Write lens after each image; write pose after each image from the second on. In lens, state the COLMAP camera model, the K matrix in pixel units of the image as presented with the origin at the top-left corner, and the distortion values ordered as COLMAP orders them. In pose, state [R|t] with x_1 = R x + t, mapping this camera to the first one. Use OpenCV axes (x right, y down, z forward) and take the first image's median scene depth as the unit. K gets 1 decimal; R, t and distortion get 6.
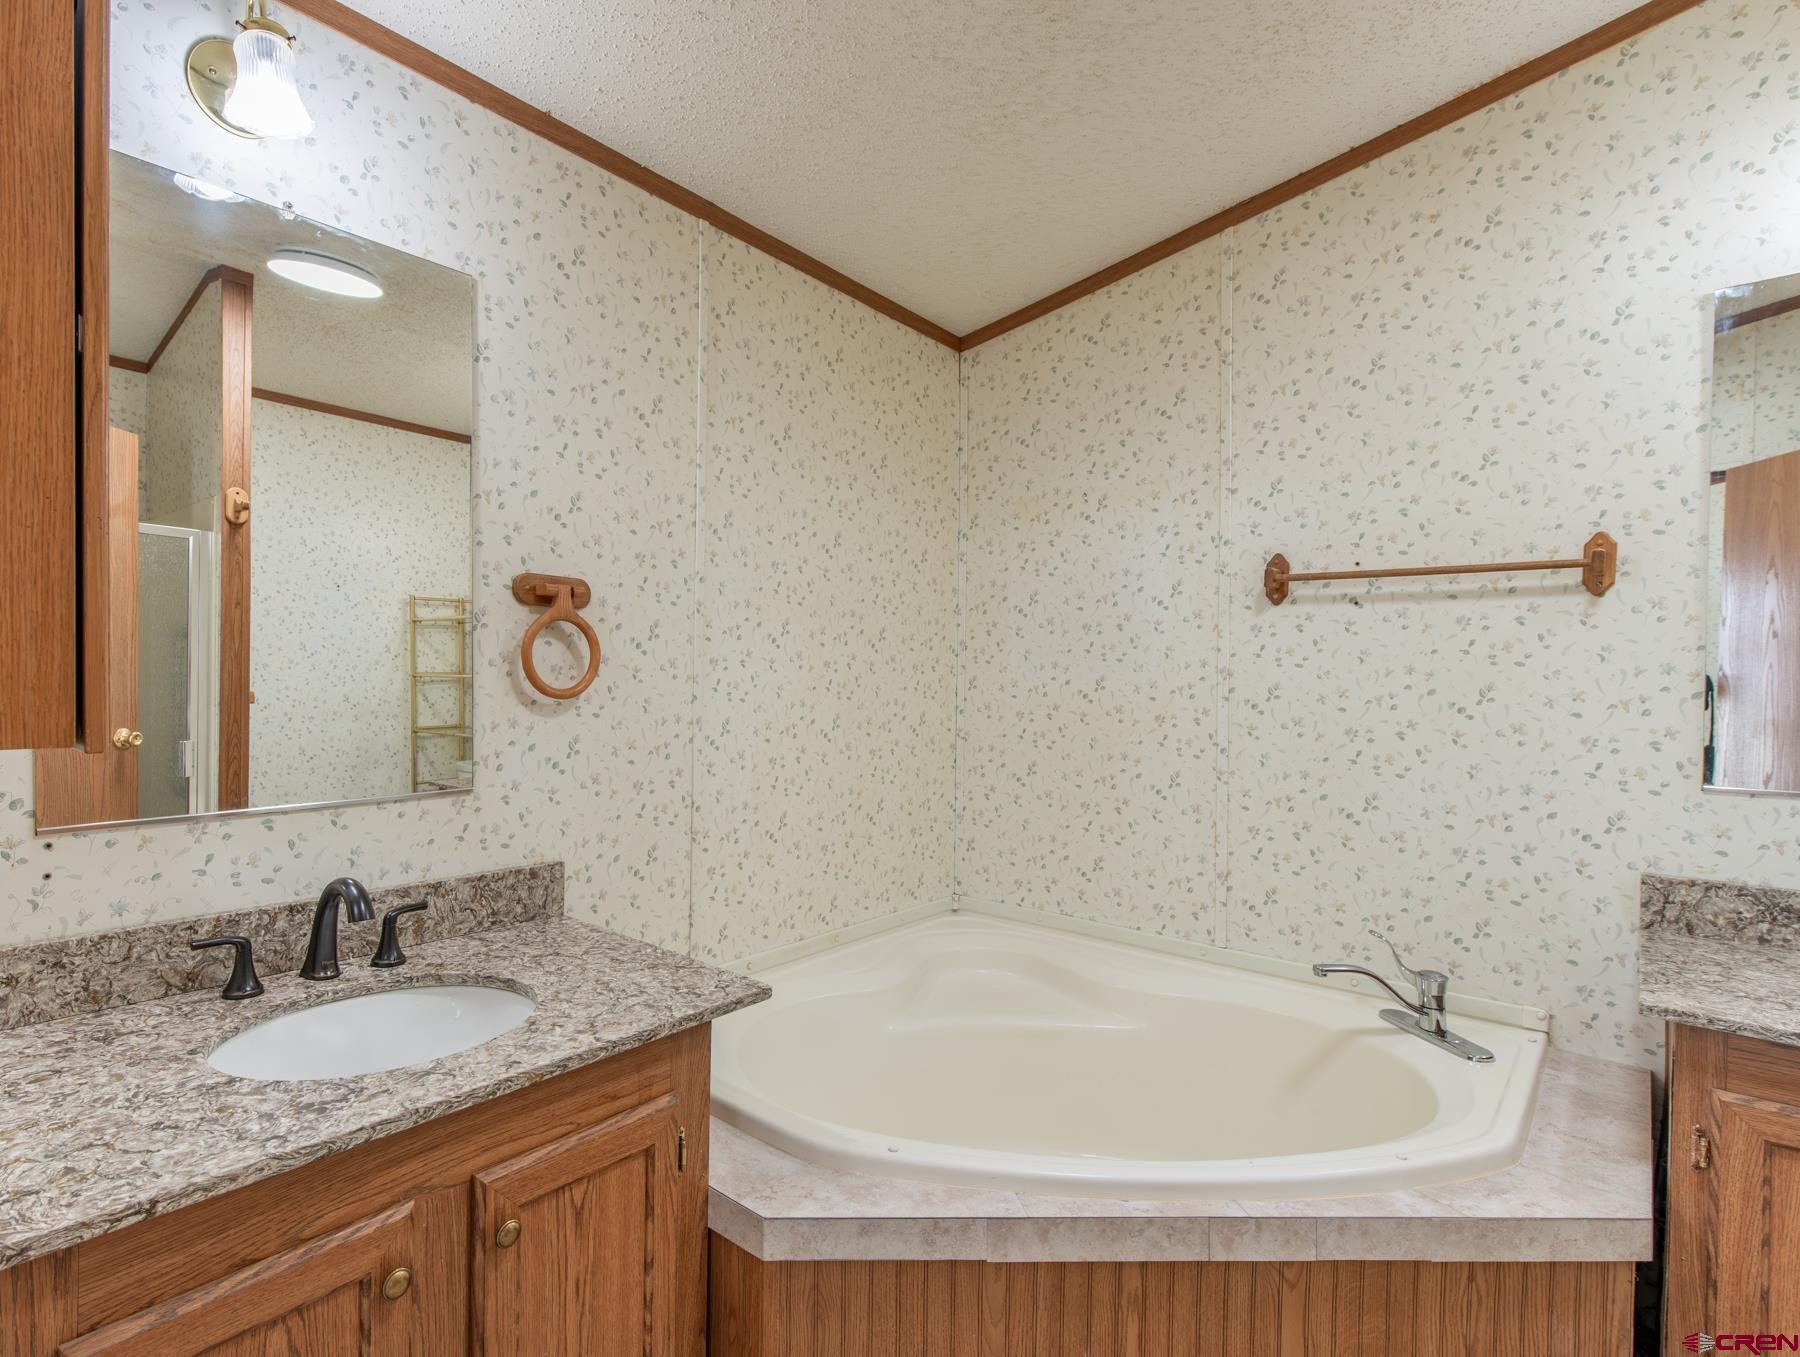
lens RADIAL K [[892.2, 0, 754.5], [0, 892.2, 694.8], [0, 0, 1]] dist [0.001596, -0.001463]
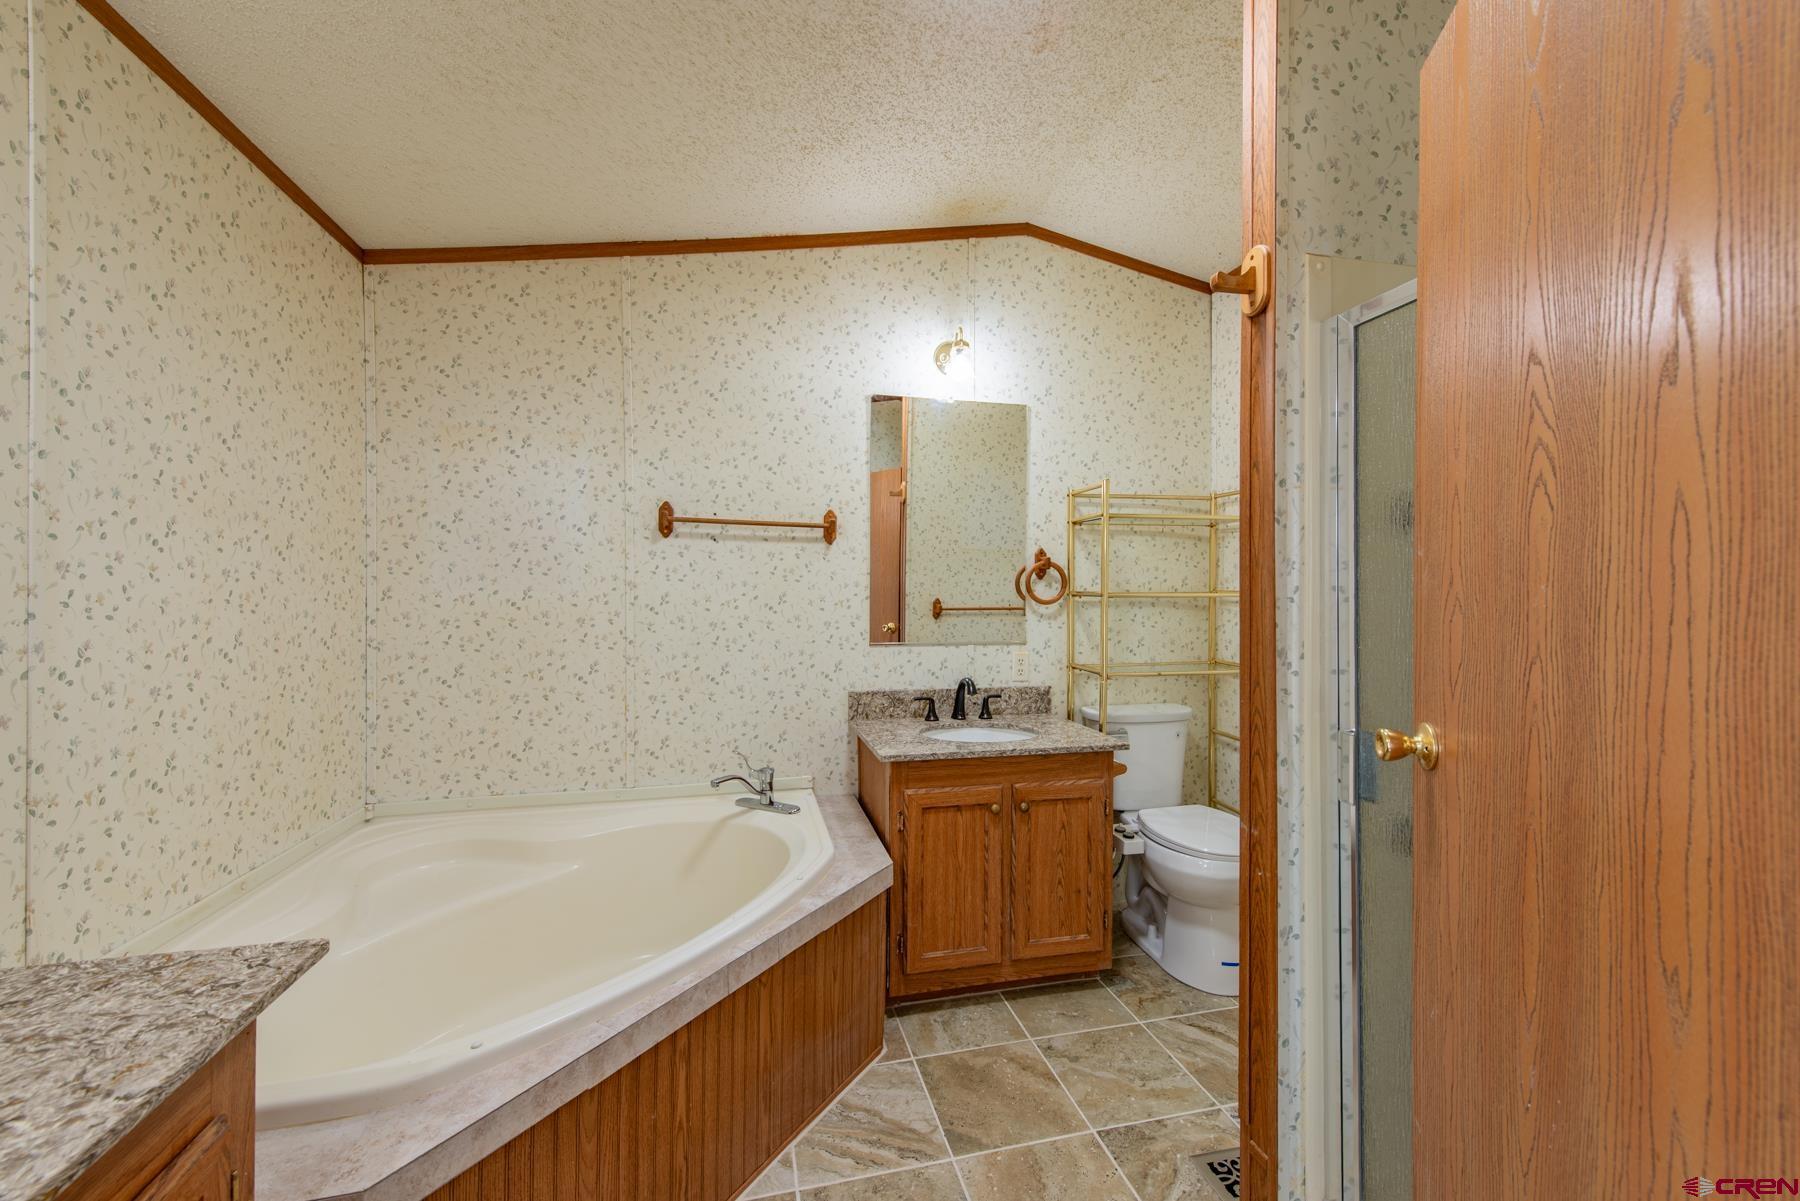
lens RADIAL K [[703.2, 0, 900.0], [0, 703.2, 600.5], [0, 0, 1]] dist [0.013195, -0.005035]
pose [[0.524527, -0.014416, 0.851272, -0.200502], [0.015132, 0.999857, 0.007608, -0.003418], [-0.851259, 0.008891, 0.524670, 0.106619]]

════════════════

**Exercise brief**:
All of the data is to be reproduced exactly, with the pictures left out.

**Result below**:
Write lens after each image; write pose after each image from the second on. In lens, state the COLMAP camera model, the K matrix in pixel units of the image as presented with the origin at the top-left corner, and the distortion values ordered as COLMAP orders them. In pose, state [R|t] with x_1 = R x + t, mapping this camera to the first one. Use OpenCV axes (x right, y down, z forward) and take the first image's median scene depth as the unit. K gets 1 decimal; R, t and distortion get 6.
lens RADIAL K [[892.2, 0, 754.5], [0, 892.2, 694.8], [0, 0, 1]] dist [0.001596, -0.001463]
lens RADIAL K [[703.2, 0, 900.0], [0, 703.2, 600.5], [0, 0, 1]] dist [0.013195, -0.005035]
pose [[0.524527, -0.014416, 0.851272, -0.200502], [0.015132, 0.999857, 0.007608, -0.003418], [-0.851259, 0.008891, 0.524670, 0.106619]]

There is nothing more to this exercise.